▶ **Assigned task**:
Please duplicate everything in the battery configuration excerpt from "[050] In some" down to "cooling system 408.", with no change to the wording.

▶ **Excerpt provided**:

[050] In some embodiments, a gap may be disposed under battery cells 452 for any discharge and/or release from battery cells 452 and/or cooling system 408.

[051] Fig. 5 is a diagram illustrating an integrated battery configuration according to an embodiment. In some cases, the battery 504 is assembled onto a baseplate with no side walls. In some cases, gaps may be across the cell array laterally and/or longitudinally. A shield (not shown) may cap this structure. The shield may be non-structural. The shield may be made of plastic or similar. The shield may be an environmental shield configured to contain one or more fluids from battery cells and/or a cooling system. [052] The vehicle may incorporate a sill inner structure 502 (e.g., such as the inner sill 410 of FIGS. 4A & 4B). Inner sill structure 502 may comprise longitudinal and lateral structure to prevent impact to one or more battery cells (e.g., battery cells 402 or 452 of FIGS. 4A & 4B). Inner still structure 502 may be configured to be disposed over battery 504. Inner still structure 502 may be configured to mate against a baseplate of battery 504. Although shown as a single structure, inner still structure 502 may comprise one or more individual members that are bolted, welded, or otherwise connected. At assembly, the arrangement is brought into the floor of the vehicle and bolted and bonded to the vehicle underside. The battery management unit (BMU) and battery disconnect unit (BDU) may be contained in a Line Replaceable Unit (LRU) 506, and thus serviceable. LRU 506 may be removable without adjusting the position of battery 504 and/or inner sill structure 502 in the vehicle. In some cases, the configuration of Fig. 5 may enable the battery and vehicle to be more mass-efficient, with higher energy density.

▶ **Information given**:
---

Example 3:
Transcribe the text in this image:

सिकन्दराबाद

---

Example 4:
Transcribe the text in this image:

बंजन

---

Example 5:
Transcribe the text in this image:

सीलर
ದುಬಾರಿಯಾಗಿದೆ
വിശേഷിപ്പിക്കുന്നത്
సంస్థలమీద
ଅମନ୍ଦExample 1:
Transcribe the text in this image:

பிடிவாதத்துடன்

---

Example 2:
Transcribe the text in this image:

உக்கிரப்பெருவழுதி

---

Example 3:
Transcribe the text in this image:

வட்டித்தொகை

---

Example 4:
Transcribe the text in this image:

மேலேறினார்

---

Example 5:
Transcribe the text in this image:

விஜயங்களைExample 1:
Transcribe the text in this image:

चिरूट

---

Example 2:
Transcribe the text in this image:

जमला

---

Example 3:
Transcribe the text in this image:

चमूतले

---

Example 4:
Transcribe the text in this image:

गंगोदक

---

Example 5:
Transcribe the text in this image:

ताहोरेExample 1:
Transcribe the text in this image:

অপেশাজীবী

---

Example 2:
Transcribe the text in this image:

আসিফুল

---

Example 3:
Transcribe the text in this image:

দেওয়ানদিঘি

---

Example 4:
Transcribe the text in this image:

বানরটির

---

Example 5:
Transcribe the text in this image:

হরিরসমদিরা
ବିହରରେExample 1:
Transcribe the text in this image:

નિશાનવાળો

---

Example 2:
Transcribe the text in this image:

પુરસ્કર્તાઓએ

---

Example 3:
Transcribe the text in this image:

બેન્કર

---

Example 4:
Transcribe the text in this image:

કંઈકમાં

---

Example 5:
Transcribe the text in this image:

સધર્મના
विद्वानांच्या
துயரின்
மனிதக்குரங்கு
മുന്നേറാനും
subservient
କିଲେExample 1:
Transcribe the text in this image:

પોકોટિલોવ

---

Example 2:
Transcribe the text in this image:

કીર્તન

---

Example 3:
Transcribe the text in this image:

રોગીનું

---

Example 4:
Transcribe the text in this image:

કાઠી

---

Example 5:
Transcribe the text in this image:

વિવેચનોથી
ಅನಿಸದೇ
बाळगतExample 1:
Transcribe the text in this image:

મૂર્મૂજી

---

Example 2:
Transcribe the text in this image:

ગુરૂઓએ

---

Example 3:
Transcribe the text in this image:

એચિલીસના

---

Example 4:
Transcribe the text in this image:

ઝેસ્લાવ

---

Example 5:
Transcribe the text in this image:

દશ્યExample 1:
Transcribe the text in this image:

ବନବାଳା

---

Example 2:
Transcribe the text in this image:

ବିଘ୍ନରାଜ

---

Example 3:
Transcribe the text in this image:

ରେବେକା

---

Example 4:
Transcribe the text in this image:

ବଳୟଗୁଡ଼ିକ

▶ **Answer space**:
[050] In some embodiments, a gap may be disposed under battery cells 452 for any discharge and/or release from battery cells 452 and/or cooling system 408.